What you are asked to do: Format every line of text in the material below as a numbered list, skipping blank lines. Leave the pictures out.

Input records:
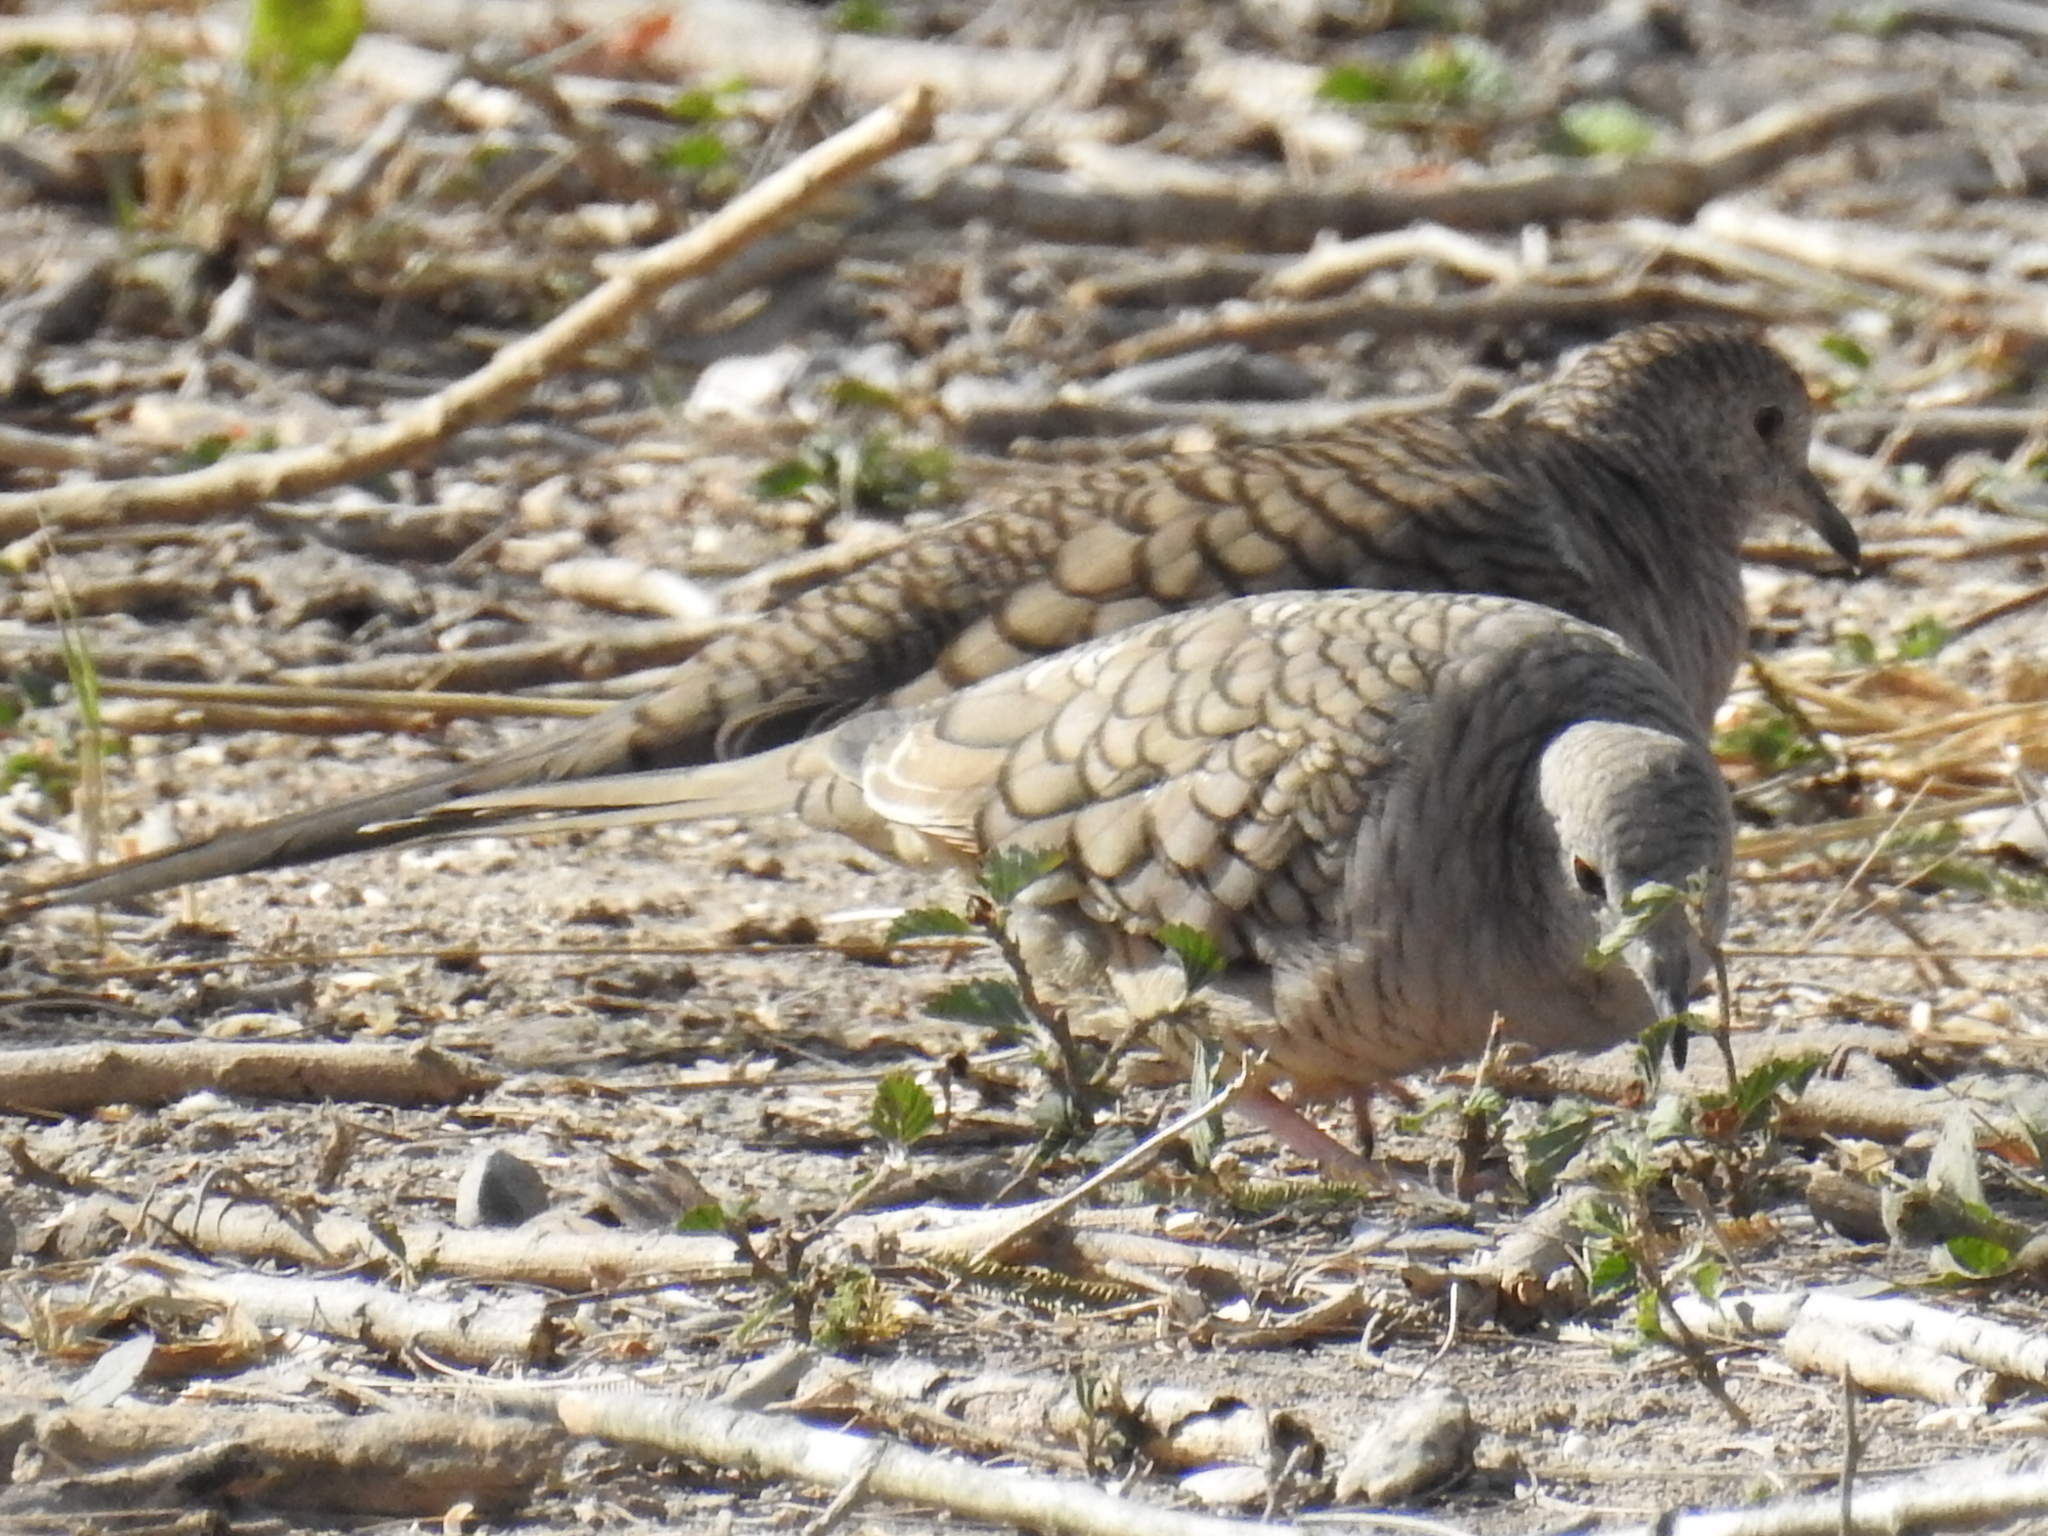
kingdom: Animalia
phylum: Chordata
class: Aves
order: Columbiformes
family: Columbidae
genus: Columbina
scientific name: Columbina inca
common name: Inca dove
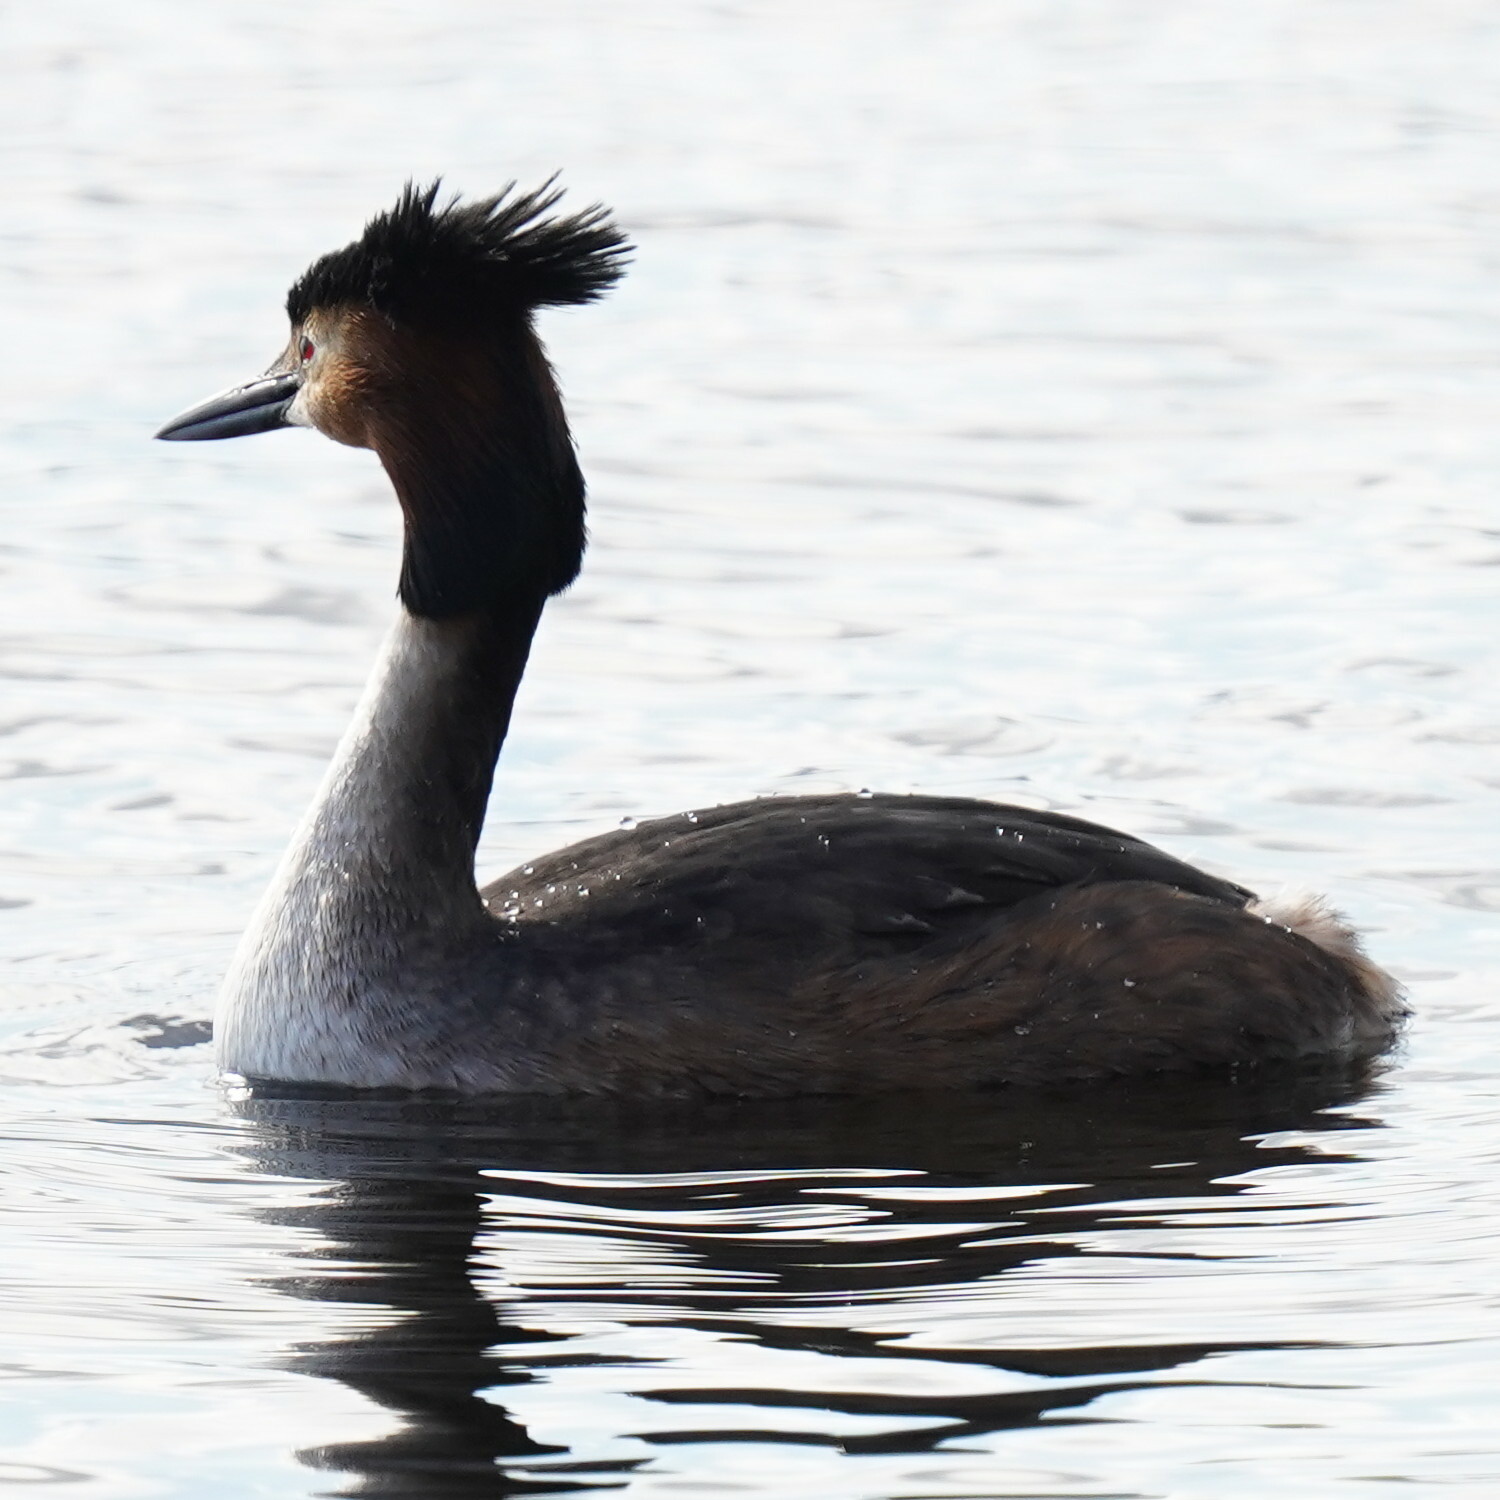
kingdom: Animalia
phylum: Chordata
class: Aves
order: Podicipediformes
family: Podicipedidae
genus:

Complete output:
1. kingdom: Animalia
2. phylum: Chordata
3. class: Aves
4. order: Columbiformes
5. family: Columbidae
6. genus: Columbina
7. scientific name: Columbina inca
8. common name: Inca dove
9. kingdom: Animalia
10. phylum: Chordata
11. class: Aves
12. order: Podicipediformes
13. family: Podicipedidae
14. genus:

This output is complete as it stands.